- **Records from a data source**:
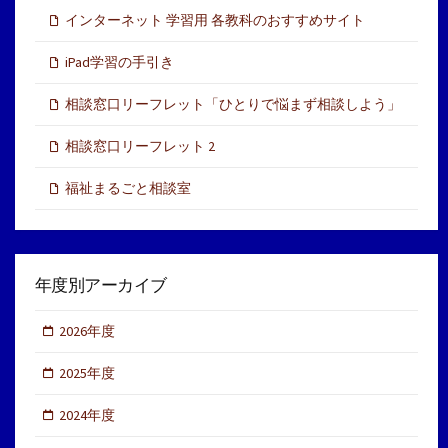
インターネット 学習用 各教科のおすすめサイト
iPad学習の手引き
相談窓口リーフレット「ひとりで悩まず相談しよう」
相談窓口リーフレット 2
福祉まるごと相談室
年度別アーカイブ
2026年度
2025年度
2024年度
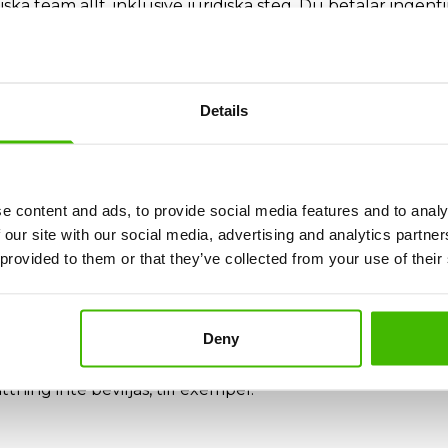
ka team allt, inklusive juridiska steg. Du betalar ingent
överokning har du laglig rätt till:
Details
e content and ads, to provide social media features and to analy
ning?
 our site with our social media, advertising and analytics partn
anslutningsflyg kan du kräva:
 provided to them or that they’ve collected from your use of their
ort)
Deny
tning inte beviljas, till exempel:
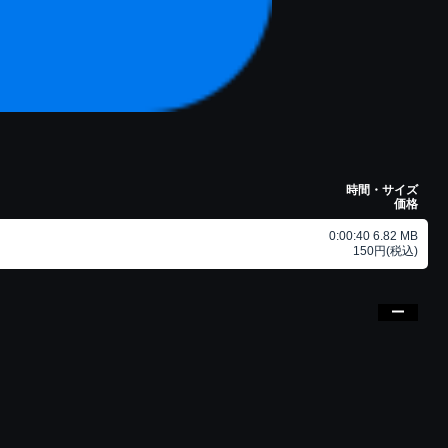
時間・サイズ
価格
0:00:40 6.82 MB
150円(税込)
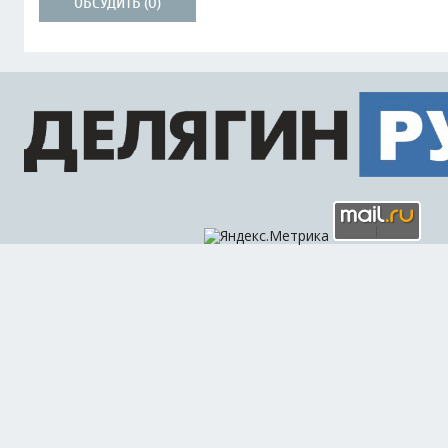
ОБСУДИТЬ (0)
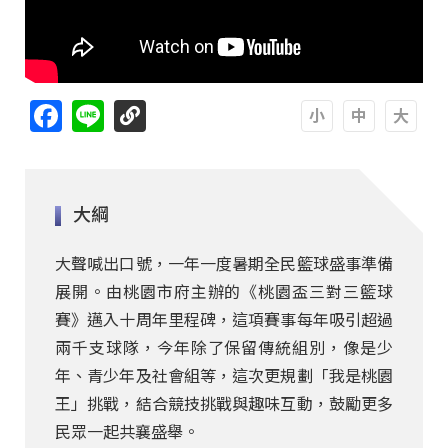
Facebook
Line
A
A
A
大綱
大聲喊出口號，一年一度暑期全民籃球盛事準備
展開。由桃園市府主辦的《桃園盃三對三籃球
賽》邁入十周年里程碑，這項賽事每年吸引超過
兩千支球隊，今年除了保留傳統組別，像是少
年、青少年及社會組等，這次更規劃「我是桃園
王」挑戰，結合競技挑戰與趣味互動，鼓勵更多
民眾一起共襄盛舉。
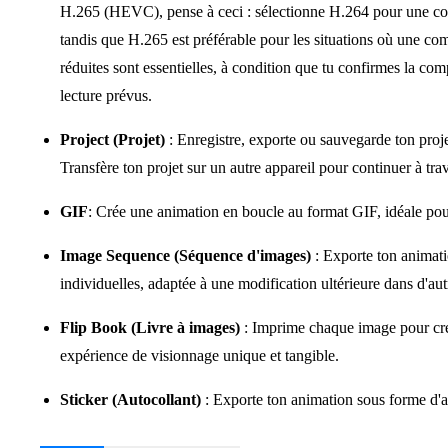
H.265 (HEVC), pense à ceci : sélectionne H.264 pour une compa
tandis que H.265 est préférable pour les situations où une comp
réduites sont essentielles, à condition que tu confirmes la compa
lecture prévus.
Project (Projet)
: Enregistre, exporte ou sauvegarde ton proje
Transfère ton projet sur un autre appareil pour continuer à trav
GIF
: Crée une animation en boucle au format GIF, idéale pou
Image Sequence (Séquence d'images)
: Exporte ton animat
individuelles, adaptée à une modification ultérieure dans d'autr
Flip Book (Livre à images)
: Imprime chaque image pour crée
expérience de visionnage unique et tangible.
Sticker (Autocollant)
: Exporte ton animation sous forme d'au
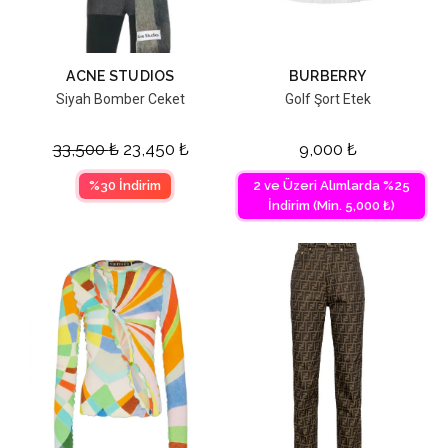
ACNE STUDIOS
BURBERRY
Siyah Bomber Ceket
Golf Şort Etek
33,500
₺
23,450
₺
9,000
₺
%30 İndirim
2 ve Üzeri Alımlarda %25
İndirim (Min. 5,000 ₺)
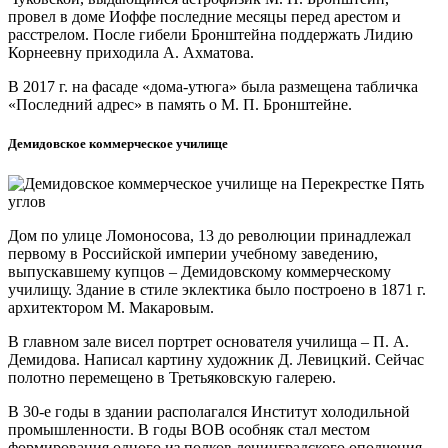
провел в доме Иоффе последние месяцы перед арестом и
расстрелом. После гибели Бронштейна поддержать Лидию
Корнеевну приходила А. Ахматова.
В 2017 г. на фасаде «дома-утюга» была размещена табличка
«Последний адрес» в память о М. П. Бронштейне.
Демидовское коммерческое училище
Дом по улице Ломоносова, 13 до революции принадлежал
первому в Российской империи учебному заведению,
выпускавшему купцов – Демидовскому коммерческому
училищу. Здание в стиле эклектика было построено в 1871 г.
архитектором М. Макаровым.
В главном зале висел портрет основателя училища – П. А.
Демидова. Написал картину художник Д. Левицкий. Сейчас
полотно перемещено в Третьяковскую галерею.
В 30-е годы в здании располагался Институт холодильной
промышленности. В годы ВОВ особняк стал местом
формирования одного из полков ленинградского ополчения –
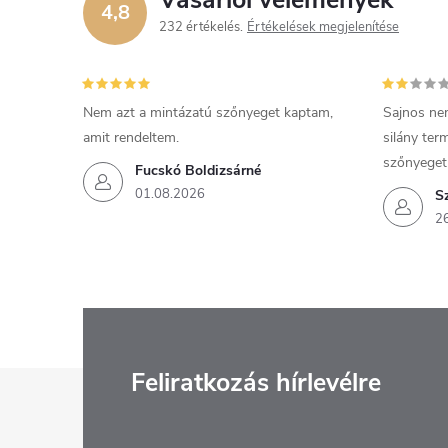
4,8
232 értékelés
Értékelések megjelenítése
Nem azt a mintázatú szőnyeget kaptam,
Sajnos ne
amit rendeltem.
silány ter
szőnyeget
Fucskó Boldizsárné
01.08.2026
S
2
L
Feliratkozás hírlevélre
á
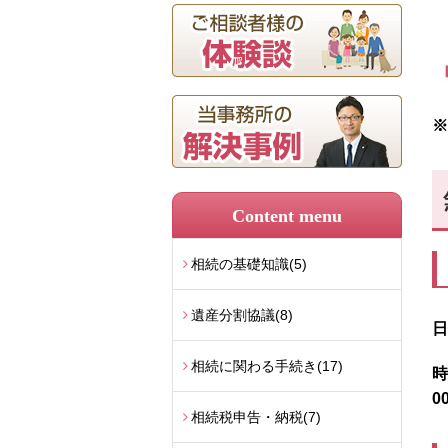
※
Content menu
相続の基礎知識
(5)
遺産分割協議
(8)
日
相続に関わる手続き
(17)
時
0
相続税申告・納税
(7)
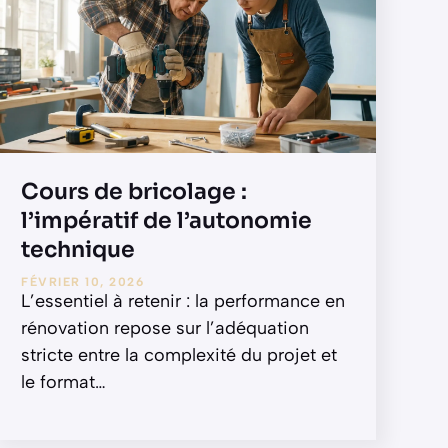
Cours de bricolage :
l’impératif de l’autonomie
technique
FÉVRIER 10, 2026
L’essentiel à retenir : la performance en
rénovation repose sur l’adéquation
stricte entre la complexité du projet et
le format
…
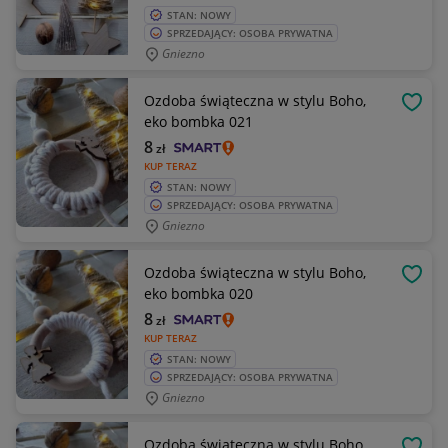
STAN: NOWY
SPRZEDAJĄCY: OSOBA PRYWATNA
Gniezno
Ozdoba świąteczna w stylu Boho,
OBSE
eko bombka 021
8
zł
KUP TERAZ
STAN: NOWY
SPRZEDAJĄCY: OSOBA PRYWATNA
Gniezno
Ozdoba świąteczna w stylu Boho,
OBSE
eko bombka 020
8
zł
KUP TERAZ
STAN: NOWY
SPRZEDAJĄCY: OSOBA PRYWATNA
Gniezno
Ozdoba świąteczna w stylu Boho,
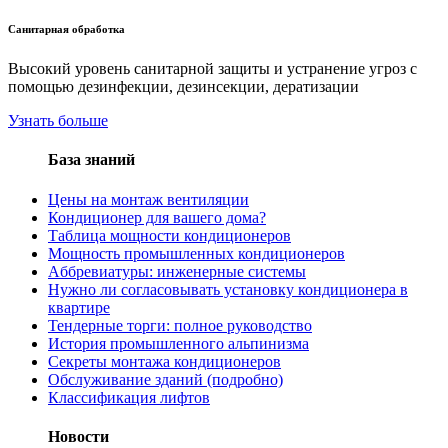
Санитарная обработка
Высокий уровень санитарной защиты и устранение угроз с
помощью дезинфекции, дезинсекции, дератизации
Узнать больше
База знаний
Цены на монтаж вентиляции
Кондиционер для вашего дома?
Таблица мощности кондиционеров
Мощность промышленных кондиционеров
Aббревиатуры: инженерные системы
Нужно ли согласовывать установку кондиционера в
квартире
Тендерные торги: полное руководство
История промышленного альпинизма
Секреты монтажа кондиционеров
Обслуживание зданий (подробно)
Классификация лифтов
Новости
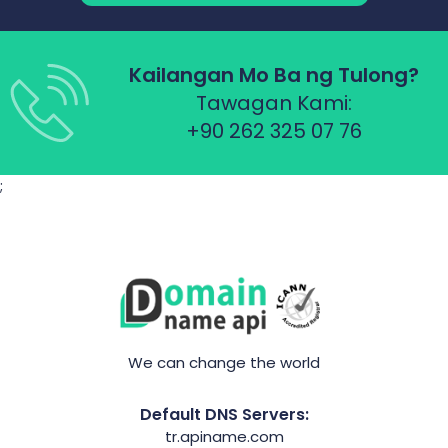
Kailangan Mo Ba ng Tulong?
Tawagan Kami:
+90 262 325 07 76
;
We can change the world
Default DNS Servers:
tr.apiname.com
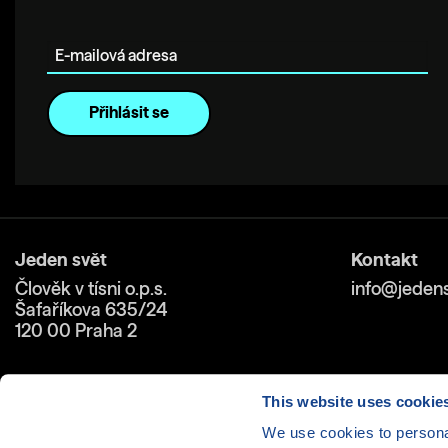
E-mailová adresa
Jeden svět
Kontakt
Člověk v tísni o.p.s.
info@jedens
Šafaříkova 635/24
120 00 Praha 2
This website uses cookie
We use cookies to personal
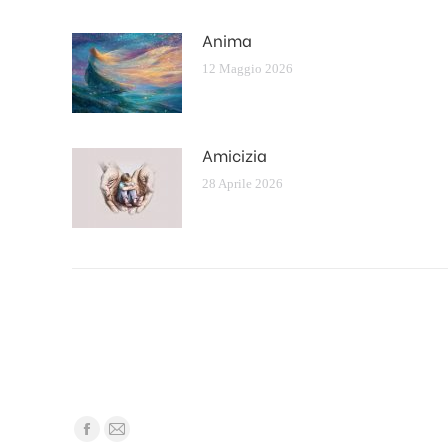
Anima
12 Maggio 2026
Amicizia
28 Aprile 2026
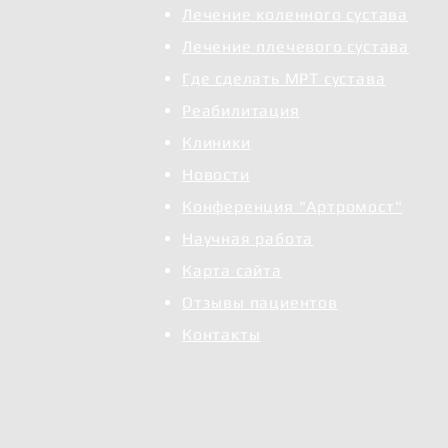
Лечение коленного сустава
Лечение плечевого сустава
Где сделать МРТ сустава
Реабилитация
Клиники
Новости
Конференция "Артромост"
Научная работа
Карта сайта
Отзывы пациентов
Контакты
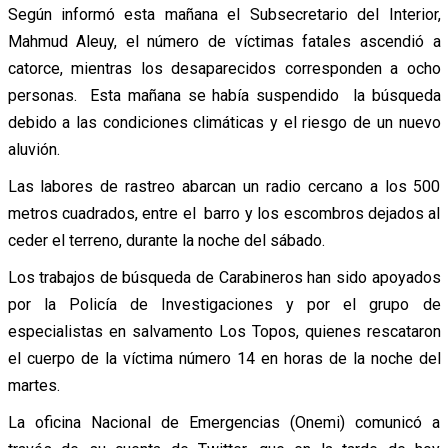
Según informó esta mañana el Subsecretario del Interior,
Mahmud Aleuy,
el número de víctimas fatales ascendió a
catorce, mientras los desaparecidos corresponden a ocho
personas. Esta mañana se había suspendido
la búsqueda
debido a las condiciones climáticas y el riesgo de un nuevo
aluvión.
Las labores de rastreo abarcan un radio cercano a los 500
metros cuadrados, entre el barro y los escombros dejados al
ceder el terreno, durante la noche del sábado.
Los trabajos de búsqueda de Carabineros han sido apoyados
por la Policía de Investigaciones y por el grupo de
especialistas en salvamento Los Topos, quienes rescataron
el cuerpo de la víctima número 14 en horas de la noche del
martes.
La oficina Nacional de Emergencias (Onemi) comunicó a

- **ASSIGNED TASK**: Copy every line above without changing a character, and leave out the pictures.

- **EXPECTED ANSWER**:
インターネット 学習用 各教科のおすすめサイト
iPad学習の手引き
相談窓口リーフレット「ひとりで悩まず相談しよう」
相談窓口リーフレット 2
福祉まるごと相談室
年度別アーカイブ
2026年度
2025年度
2024年度
ka team allt, inklusive juridiska steg. Du betalar ingent
överokning har du laglig rätt till:
Details
e content and ads, to provide social media features and to analy
ning?
 our site with our social media, advertising and analytics partn
anslutningsflyg kan du kräva:
 provided to them or that they’ve collected from your use of their
ort)
Deny
tning inte beviljas, till exempel:
時間・サイズ
価格
0:00:40 6.82 MB
150円(税込)
ОБСУДИТЬ (0)
Facebook
Line
A
A
A
大綱
大聲喊出口號，一年一度暑期全民籃球盛事準備
展開。由桃園市府主辦的《桃園盃三對三籃球
賽》邁入十周年里程碑，這項賽事每年吸引超過
兩千支球隊，今年除了保留傳統組別，像是少
年、青少年及社會組等，這次更規劃「我是桃園
王」挑戰，結合競技挑戰與趣味互動，鼓勵更多
民眾一起共襄盛舉。
H.265 (HEVC), pense à ceci : sélectionne H.264 pour une compa
tandis que H.265 est préférable pour les situations où une comp
réduites sont essentielles, à condition que tu confirmes la compa
lecture prévus.
Project (Projet)
: Enregistre, exporte ou sauvegarde ton proje
Transfère ton projet sur un autre appareil pour continuer à trav
GIF
: Crée une animation en boucle au format GIF, idéale pou
Image Sequence (Séquence d'images)
: Exporte ton animat
individuelles, adaptée à une modification ultérieure dans d'autr
Flip Book (Livre à images)
: Imprime chaque image pour crée
expérience de visionnage unique et tangible.
Sticker (Autocollant)
: Exporte ton animation sous forme d'au
ACNE STUDIOS
BURBERRY
Siyah Bomber Ceket
Golf Şort Etek
33,500
₺
23,450
₺
9,000
₺
%30 İndirim
2 ve Üzeri Alımlarda %25
İndirim (Min. 5,000 ₺)
провел в доме Иоффе последние месяцы перед арестом и
расстрелом. После гибели Бронштейна поддержать Лидию
Корнеевну приходила А. Ахматова.
В 2017 г. на фасаде «дома-утюга» была размещена табличка
«Последний адрес» в память о М. П. Бронштейне.
Демидовское коммерческое училище
Дом по улице Ломоносова, 13 до революции принадлежал
первому в Российской империи учебному заведению,
выпускавшему купцов – Демидовскому коммерческому
училищу. Здание в стиле эклектика было построено в 1871 г.
архитектором М. Макаровым.
В главном зале висел портрет основателя училища – П. А.
Демидова. Написал картину художник Д. Левицкий. Сейчас
полотно перемещено в Третьяковскую галерею.
В 30-е годы в здании располагался Институт холодильной
промышленности. В годы ВОВ особняк стал местом
формирования одного из полков ленинградского ополчения –
4,8
232 értékelés
Értékelések megjelenítése
Nem azt a mintázatú szőnyeget kaptam,
Sajnos ne
amit rendeltem.
silány ter
szőnyeget
Fucskó Boldizsárné
01.08.2026
S
2
L
Feliratkozás hírlevélre
á
※
Content menu
相続の基礎知識
(5)
遺産分割協議
(8)
日
相続に関わる手続き
(17)
時
0
相続税申告・納税
(7)
Cours de bricolage :
l’impératif de l’autonomie
technique
FÉVRIER 10, 2026
L’essentiel à retenir : la performance en
rénovation repose sur l’adéquation
stricte entre la complexité du projet et
le format
…
STAN: NOWY
SPRZEDAJĄCY: OSOBA PRYWATNA
Gniezno
Ozdoba świąteczna w stylu Boho,
OBSE
eko bombka 021
8
zł
KUP TERAZ
STAN: NOWY
SPRZEDAJĄCY: OSOBA PRYWATNA
Gniezno
Ozdoba świąteczna w stylu Boho,
OBSE
eko bombka 020
8
zł
KUP TERAZ
STAN: NOWY
SPRZEDAJĄCY: OSOBA PRYWATNA
Gniezno
Ozdoba świąteczna w stylu Boho,
Санитарная обработка
Высокий уровень санитарной защиты и устранение угроз с
помощью дезинфекции, дезинсекции, дератизации
Узнать больше
База знаний
Цены на монтаж вентиляции
Кондиционер для вашего дома?
Таблица мощности кондиционеров
Мощность промышленных кондиционеров
Aббревиатуры: инженерные системы
Нужно ли согласовывать установку кондиционера в
квартире
Тендерные торги: полное руководство
История промышленного альпинизма
Секреты монтажа кондиционеров
Обслуживание зданий (подробно)
Классификация лифтов
Новости
Kailangan Mo Ba ng Tulong?
Tawagan Kami:
+90 262 325 07 76
;
We can change the world
Default DNS Servers:
tr.apiname.com
E-mailová adresa
Jeden svět
Kontakt
Člověk v tísni o.p.s.
info@jedens
Šafaříkova 635/24
120 00 Praha 2
This website uses cookie
We use cookies to personal
Anima
12 Maggio 2026
Amicizia
28 Aprile 2026
Лечение коленного сустава
Лечение плечевого сустава
Где сделать МРТ сустава
Реабилитация
Клиники
Новости
Конференция "Артромост"
Научная работа
Карта сайта
Отзывы пациентов
Контакты
Según informó esta mañana el Subsecretario del Interior,
Mahmud Aleuy,
el número de víctimas fatales ascendió a
catorce, mientras los desaparecidos corresponden a ocho
personas. Esta mañana se había suspendido
la búsqueda
debido a las condiciones climáticas y el riesgo de un nuevo
aluvión.
Las labores de rastreo abarcan un radio cercano a los 500
metros cuadrados, entre el barro y los escombros dejados al
ceder el terreno, durante la noche del sábado.
Los trabajos de búsqueda de Carabineros han sido apoyados
por la Policía de Investigaciones y por el grupo de
especialistas en salvamento Los Topos, quienes rescataron
el cuerpo de la víctima número 14 en horas de la noche del
martes.
La oficina Nacional de Emergencias (Onemi) comunicó a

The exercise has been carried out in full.